> Quoted text:
First let see which zeroes have the numerator and the denominator.
For the numerator the zeros are:
`x_1 =0` and `x^2+x-2 =0 rArr x_2 =1 and x_3 =-2`
For the denominator the zeros are:
`x_1 =0 , x_2=4 and x_3 =-4`
Since `x=0` is a common root for both numerator and denominator, it is a hole.
The x intercepts are the values of `x` that make `f(x) =0` . These are the other two roots of the numerator. So the x intercepts are `x=1` and `x=-2`
The domain of the function are all values of x for which the `f(x)` expression makes sense. Since `f(x)` does not make sense in the points x where the denominator becomes zero (and is not a hole), we need to exclude this values from the domain. Except these values the function is well defined on all real axis. So that the domain is:
`D = (-oo,-4) uu (-4,+4) uu (+4,+oo)`
The hole `x=0` has not been excluded from the definition domain because the limit of the function in this point is well defined and finite (see l'Hopital rule).

> Given data:
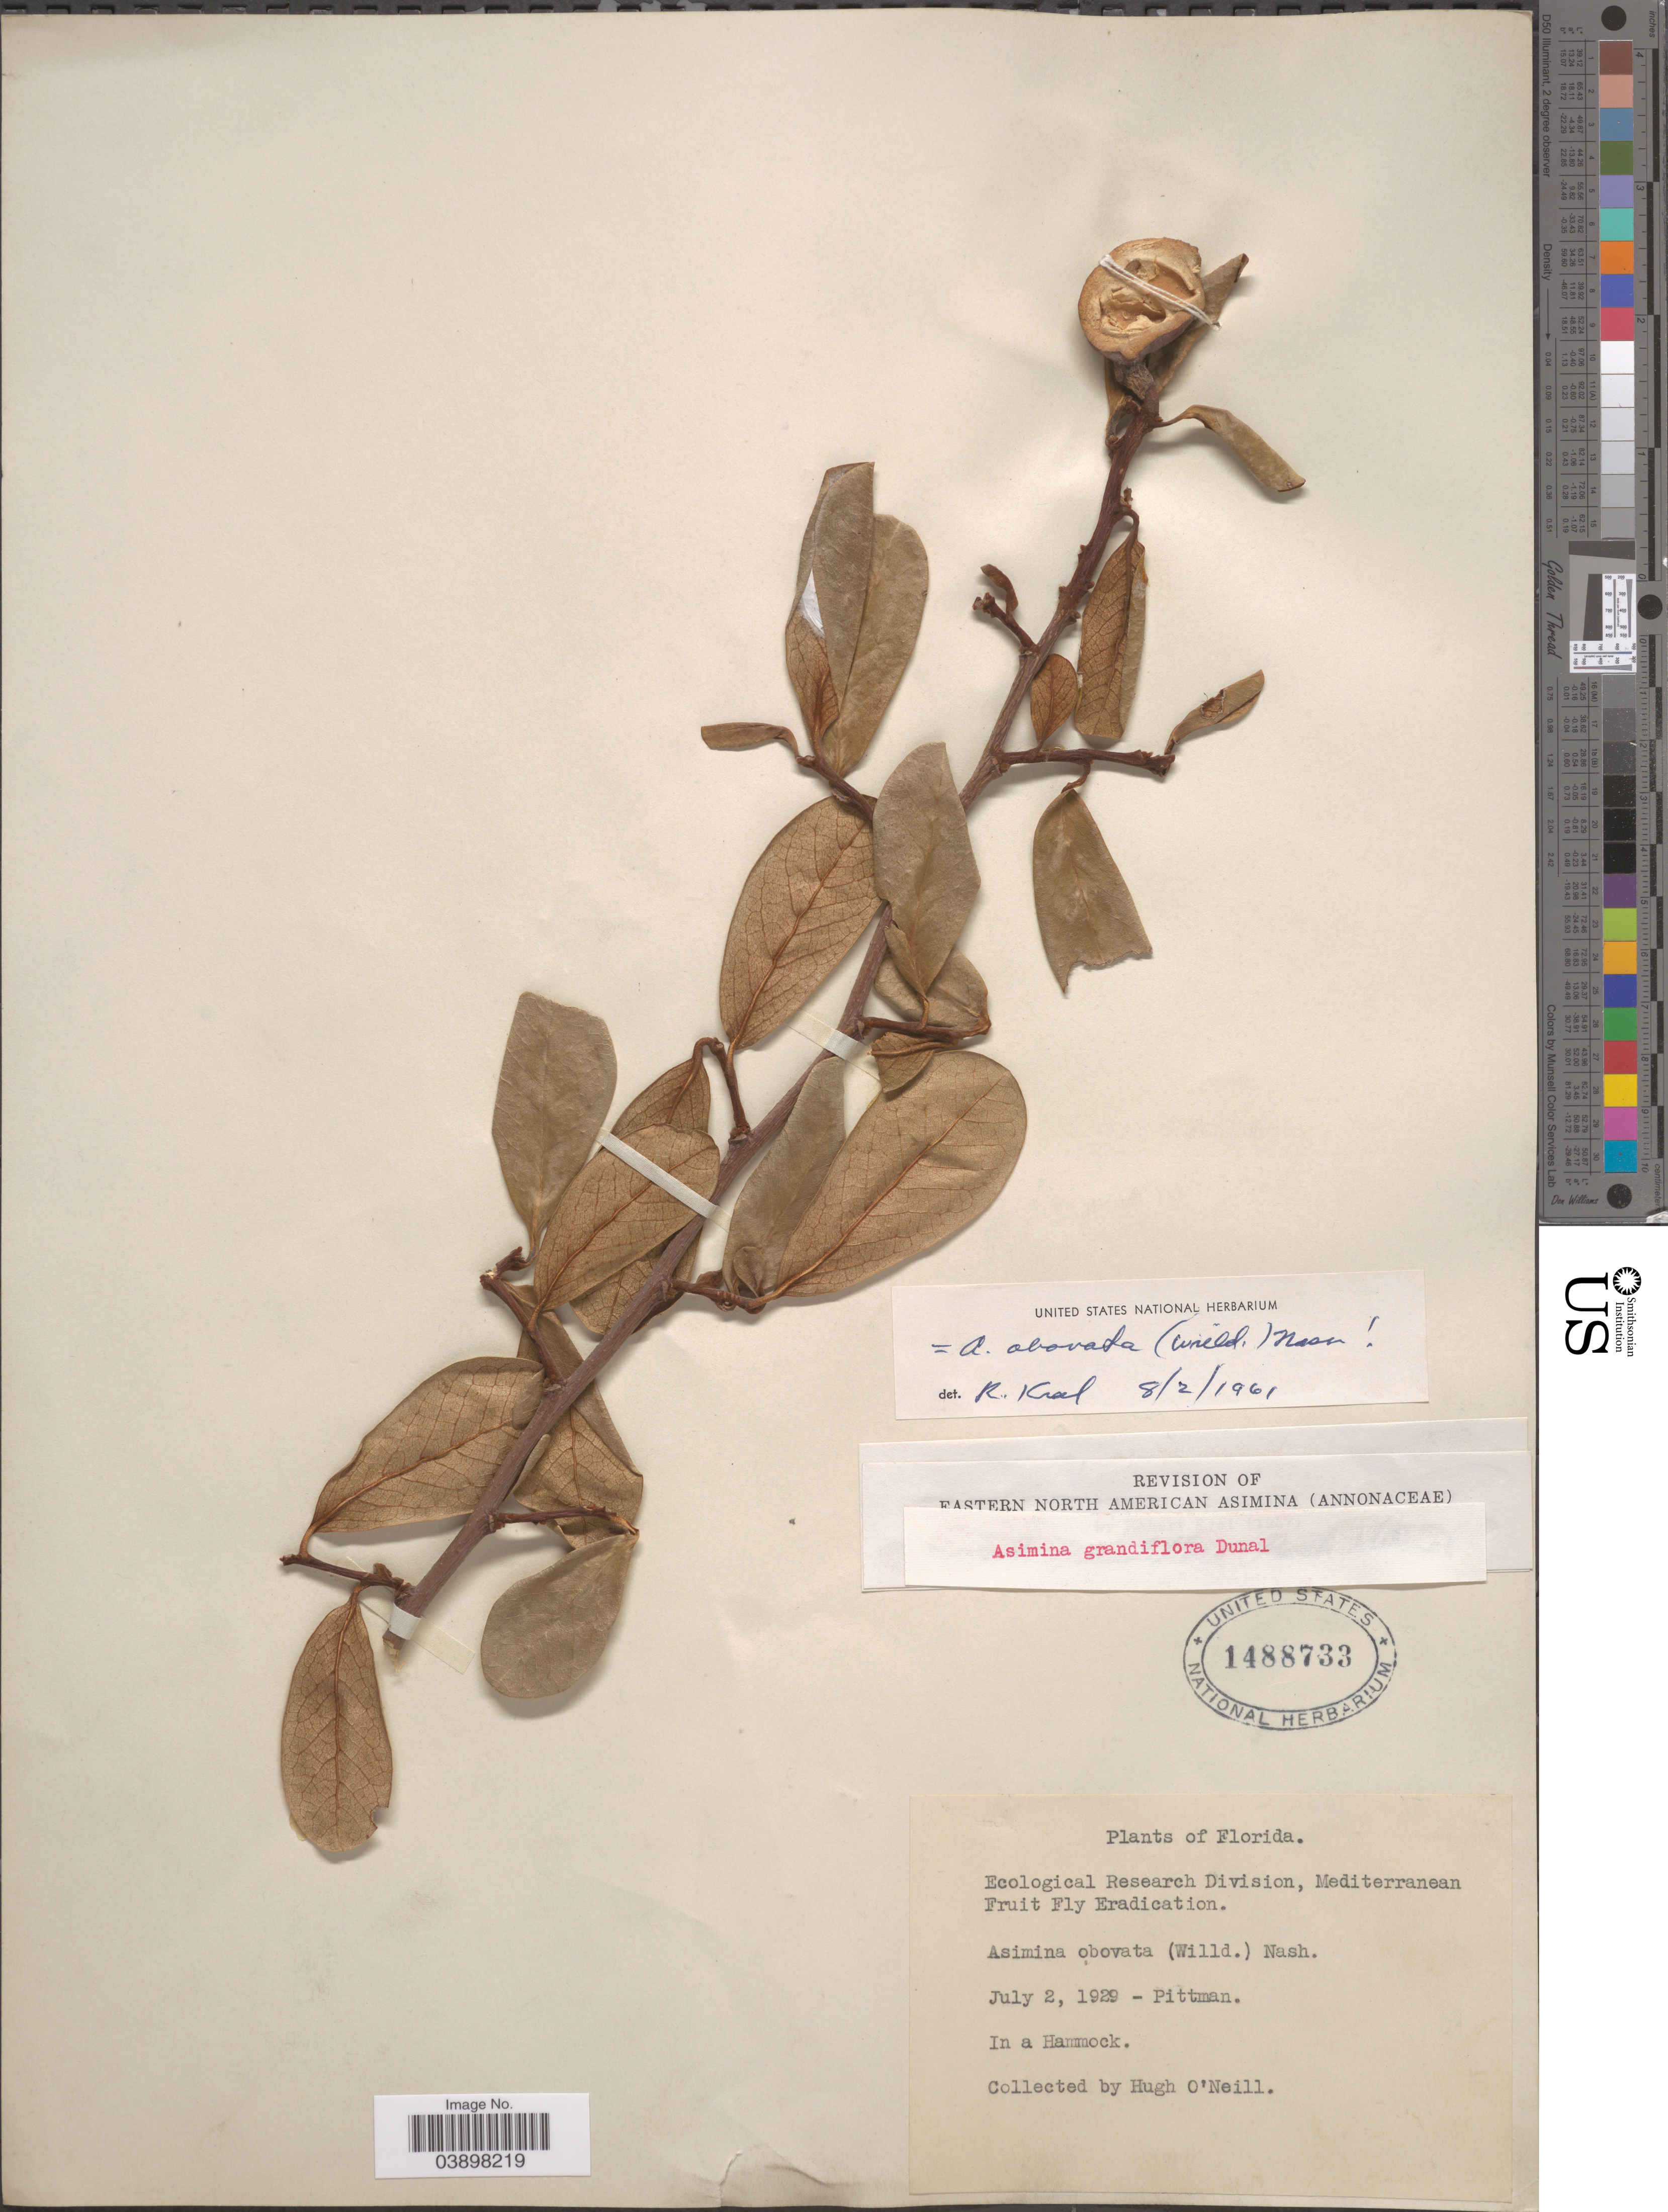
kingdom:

> Directive 1: From the rational function explanation, copy the stretch from "First let see" through "it is a hole." word for word.
> Directive 2: Write what comes next in the rational function explanation, picking up after its final sentence.

> Result 1:
First let see which zeroes have the numerator and the denominator.
For the numerator the zeros are:
`x_1 =0` and `x^2+x-2 =0 rArr x_2 =1 and x_3 =-2`
For the denominator the zeros are:
`x_1 =0 , x_2=4 and x_3 =-4`
Since `x=0` is a common root for both numerator and denominator, it is a hole.

> Result 2:
`lim_(x->0)f(x) =lim_(x->0)(6x^2+4x-4)/(16-3x^2) =-4/16 =-1/4`
To find the horizontal asymptotes of the function we compute its limits when `x -> +oo and -oo`
`lim_(x->oo) f(x) =lim_(x->oo) (2x^3)/((-x^3)) =2/(-1) =-2`
`lim_(x->-oo) f(x) =lim_(x->oo) (2x^3)/((-x^3)) =(-2)/(+1) =-2`
Therefore there is only one horizontal asymptote `y=-2` .
The graph of the function is below attached.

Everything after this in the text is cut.